Here we find what was the true best score out of all the models.

In [38]:
gs.best_score_

-16.663497768870034

Here is another look at how our pipeline is using one hot encoder with column transformer in order to properly run the LGBM regressor.

In [39]:
gs.best_estimator_

###Joblib

Finally we utilize joblib to load array files that were saved during the grid search.
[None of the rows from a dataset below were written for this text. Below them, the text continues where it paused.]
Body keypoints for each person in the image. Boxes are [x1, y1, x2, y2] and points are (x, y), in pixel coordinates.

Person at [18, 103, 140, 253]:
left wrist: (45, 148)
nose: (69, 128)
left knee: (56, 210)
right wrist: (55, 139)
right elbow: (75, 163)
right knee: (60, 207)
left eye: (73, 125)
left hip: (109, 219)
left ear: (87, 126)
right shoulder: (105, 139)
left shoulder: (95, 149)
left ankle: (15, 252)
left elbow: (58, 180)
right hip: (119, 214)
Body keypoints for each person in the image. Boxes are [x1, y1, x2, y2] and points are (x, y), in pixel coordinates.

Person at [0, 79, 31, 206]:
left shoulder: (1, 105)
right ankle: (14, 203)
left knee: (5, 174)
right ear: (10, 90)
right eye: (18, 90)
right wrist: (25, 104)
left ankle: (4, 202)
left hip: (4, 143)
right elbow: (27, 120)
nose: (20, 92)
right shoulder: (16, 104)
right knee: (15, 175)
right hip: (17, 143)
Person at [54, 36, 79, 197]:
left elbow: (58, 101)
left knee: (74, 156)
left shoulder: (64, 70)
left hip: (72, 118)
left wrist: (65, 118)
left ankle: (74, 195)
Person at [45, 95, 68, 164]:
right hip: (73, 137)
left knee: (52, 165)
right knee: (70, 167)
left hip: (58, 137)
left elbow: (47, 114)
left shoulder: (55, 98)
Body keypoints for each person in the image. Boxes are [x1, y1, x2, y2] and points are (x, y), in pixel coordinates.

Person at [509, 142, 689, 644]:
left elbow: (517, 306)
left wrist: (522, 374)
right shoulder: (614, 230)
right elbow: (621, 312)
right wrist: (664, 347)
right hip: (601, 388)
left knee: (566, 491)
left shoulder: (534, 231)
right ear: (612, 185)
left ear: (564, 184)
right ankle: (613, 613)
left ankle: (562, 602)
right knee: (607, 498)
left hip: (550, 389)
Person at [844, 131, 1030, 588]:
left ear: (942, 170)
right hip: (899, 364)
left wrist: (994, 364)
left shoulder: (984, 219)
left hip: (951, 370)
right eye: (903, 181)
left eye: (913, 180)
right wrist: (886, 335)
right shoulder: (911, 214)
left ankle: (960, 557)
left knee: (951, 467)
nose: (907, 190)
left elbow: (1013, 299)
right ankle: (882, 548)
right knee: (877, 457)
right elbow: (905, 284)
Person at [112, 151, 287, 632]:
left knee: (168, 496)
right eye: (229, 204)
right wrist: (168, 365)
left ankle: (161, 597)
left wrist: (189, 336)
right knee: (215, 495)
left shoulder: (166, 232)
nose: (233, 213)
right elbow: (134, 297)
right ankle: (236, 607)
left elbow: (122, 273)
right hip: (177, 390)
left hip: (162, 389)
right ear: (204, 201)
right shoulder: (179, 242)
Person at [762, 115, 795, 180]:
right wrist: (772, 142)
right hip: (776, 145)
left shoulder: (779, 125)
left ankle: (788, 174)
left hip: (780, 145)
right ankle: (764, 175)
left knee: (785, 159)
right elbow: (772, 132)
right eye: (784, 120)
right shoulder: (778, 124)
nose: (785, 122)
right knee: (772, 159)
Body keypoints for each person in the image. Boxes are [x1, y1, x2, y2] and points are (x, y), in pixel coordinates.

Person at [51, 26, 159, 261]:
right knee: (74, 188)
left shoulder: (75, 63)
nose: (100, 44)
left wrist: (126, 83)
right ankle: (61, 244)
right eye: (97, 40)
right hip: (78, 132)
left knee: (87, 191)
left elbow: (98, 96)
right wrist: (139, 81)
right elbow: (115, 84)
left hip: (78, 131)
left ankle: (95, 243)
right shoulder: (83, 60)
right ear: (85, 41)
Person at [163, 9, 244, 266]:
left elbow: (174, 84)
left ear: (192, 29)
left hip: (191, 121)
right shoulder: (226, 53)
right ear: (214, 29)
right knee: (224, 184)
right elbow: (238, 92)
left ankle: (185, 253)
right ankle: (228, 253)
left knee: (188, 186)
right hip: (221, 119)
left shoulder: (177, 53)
Joblib also enables us to use multiprocessing accross numerous machines so we can if we want use more computing resources to accelerate our model's training processes.

In [40]:
joblib.dump(gs.best_estimator_, 'model.joblib')

['model.joblib']

In [41]:
mdl = joblib.load('model.joblib')

##**Investment Prediction**

###Dataset Information and Rules

Bringing back the head of the CSV so we know the columns needed to set up our investment that we are trying to predict if it will be successful.
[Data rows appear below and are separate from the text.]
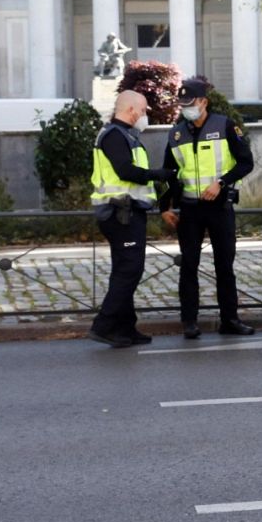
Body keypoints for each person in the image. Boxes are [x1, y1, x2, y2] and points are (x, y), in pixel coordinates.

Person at [159, 79, 256, 339]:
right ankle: (189, 322)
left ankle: (230, 320)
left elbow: (246, 163)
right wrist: (164, 206)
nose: (185, 109)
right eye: (182, 105)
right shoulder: (176, 133)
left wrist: (222, 182)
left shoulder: (225, 126)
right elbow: (169, 173)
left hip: (219, 207)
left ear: (203, 102)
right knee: (188, 265)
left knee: (224, 266)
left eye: (190, 104)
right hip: (190, 210)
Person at [89, 91, 177, 348]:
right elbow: (125, 171)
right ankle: (103, 325)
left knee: (124, 270)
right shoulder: (114, 136)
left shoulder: (126, 135)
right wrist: (158, 174)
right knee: (130, 270)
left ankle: (125, 328)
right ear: (131, 110)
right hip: (120, 213)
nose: (145, 115)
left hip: (128, 212)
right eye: (144, 110)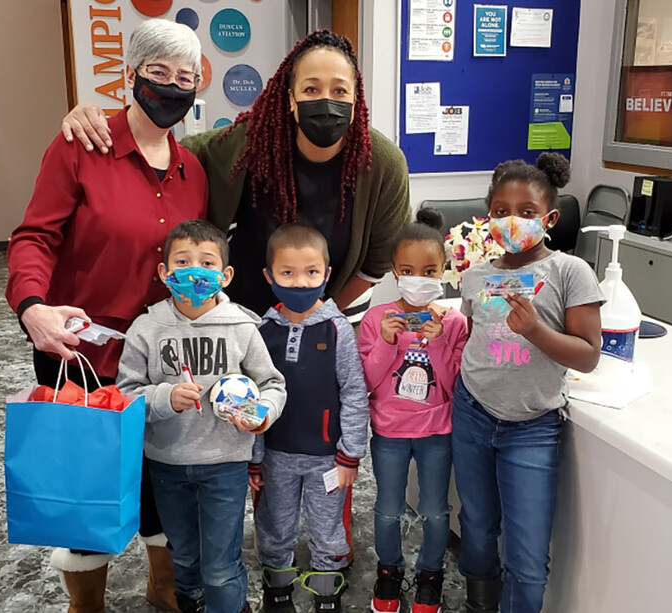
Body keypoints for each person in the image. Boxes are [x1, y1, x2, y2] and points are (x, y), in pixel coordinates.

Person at [4, 19, 208, 613]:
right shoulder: (80, 146)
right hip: (79, 356)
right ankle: (85, 601)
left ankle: (162, 584)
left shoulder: (192, 169)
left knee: (162, 477)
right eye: (159, 73)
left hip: (163, 360)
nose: (173, 87)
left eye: (186, 77)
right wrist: (32, 309)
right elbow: (33, 238)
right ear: (131, 75)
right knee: (82, 483)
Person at [60, 30, 411, 316]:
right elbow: (164, 147)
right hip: (239, 314)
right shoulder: (251, 142)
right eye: (311, 89)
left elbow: (376, 263)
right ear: (290, 99)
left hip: (332, 312)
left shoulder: (382, 165)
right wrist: (101, 120)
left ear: (355, 99)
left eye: (339, 90)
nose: (325, 100)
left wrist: (318, 314)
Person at [451, 154, 604, 612]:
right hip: (473, 411)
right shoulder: (477, 275)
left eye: (526, 212)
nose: (512, 221)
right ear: (488, 217)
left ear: (549, 218)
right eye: (500, 211)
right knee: (476, 525)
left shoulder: (569, 272)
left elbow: (589, 355)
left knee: (528, 553)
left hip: (533, 425)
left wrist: (536, 330)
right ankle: (480, 601)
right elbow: (472, 333)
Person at [118, 220, 287, 613]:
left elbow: (272, 384)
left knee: (220, 565)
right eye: (182, 261)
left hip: (225, 464)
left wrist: (261, 415)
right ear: (164, 272)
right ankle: (190, 601)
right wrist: (164, 397)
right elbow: (125, 395)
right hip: (167, 463)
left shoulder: (243, 327)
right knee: (183, 557)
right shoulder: (146, 329)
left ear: (225, 276)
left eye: (207, 263)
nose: (195, 270)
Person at [249, 225, 369, 613]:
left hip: (327, 458)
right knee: (275, 524)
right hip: (276, 455)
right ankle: (278, 589)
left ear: (327, 274)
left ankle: (326, 589)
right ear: (269, 276)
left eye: (311, 272)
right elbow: (251, 399)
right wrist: (254, 457)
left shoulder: (337, 329)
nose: (300, 282)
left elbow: (353, 392)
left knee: (327, 525)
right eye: (287, 273)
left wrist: (350, 453)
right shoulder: (260, 331)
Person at [357, 208, 468, 613]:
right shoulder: (374, 319)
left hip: (437, 432)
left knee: (436, 511)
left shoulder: (454, 322)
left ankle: (430, 574)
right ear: (393, 271)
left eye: (429, 271)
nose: (418, 280)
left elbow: (454, 383)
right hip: (388, 432)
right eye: (408, 270)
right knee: (387, 509)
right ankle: (389, 572)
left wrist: (438, 342)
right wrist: (386, 342)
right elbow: (366, 382)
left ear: (443, 271)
Once again here is the key for the data set:

1.   Investment Name: The name of where the investment came from.
2.   Investment: Total dollars invested (USD)
3.   Time: Short-term = 1, Long-term = 2
4.   Skill: Low = 1, Medium = 2, High = 3
5.   Impact: Low = 1, Medium = 2, High = 3
6.   Successful: The percentage represented as an integer of the investment being successful.




In [42]:
df.head(10)

Unnamed: 0,Investment Name,Investment,Time,Skill,Impact,Successful
0,Stock A,10000,2,3,3,70
1,Stock B,15000,1,2,3,60
2,Mutual Fund C,20000,2,1,1,80
3,ETF D,25000,1,3,1,85
4,Real Estate E,5000,2,2,3,75
5,Bond F,7500,2,3,1,65
6,Commodity G,35000,2,2,2,55
7,Forex H,5000,1,3,1,50
8,Private Equity I,30000,2,1,2,70
9,Hedge Fund J,2000,1,3,1,75


###Data Entry

Within the Xnew line in our code in between each comma type in the data of the four features you are looking at using the above key and snippet of the data set as a guide. The Xnew line should be structured like this:

**Xnew = [Investment Name, Investment, Time, Skill, Impact]**



In [43]:
q = pd.DataFrame([['Tesla Stock', '20000', '2', '3', '3']],
             columns=X.columns)
q

Unnamed: 0,Investment Name,Investment,Time,Skill,Impact
0,Tesla Stock,20000,2,3,3


This line will output whether the chance of the investment (startup) being successful based on KPI metrics as a percentage.



In [64]:
 a = mdl.predict(q)

 for i in a:
  score = i

new_score = float(score)


print("The investment has a {:0.2f}% chance of being successful.".format(new_score))

The investment has a 59.57% chance of being successful.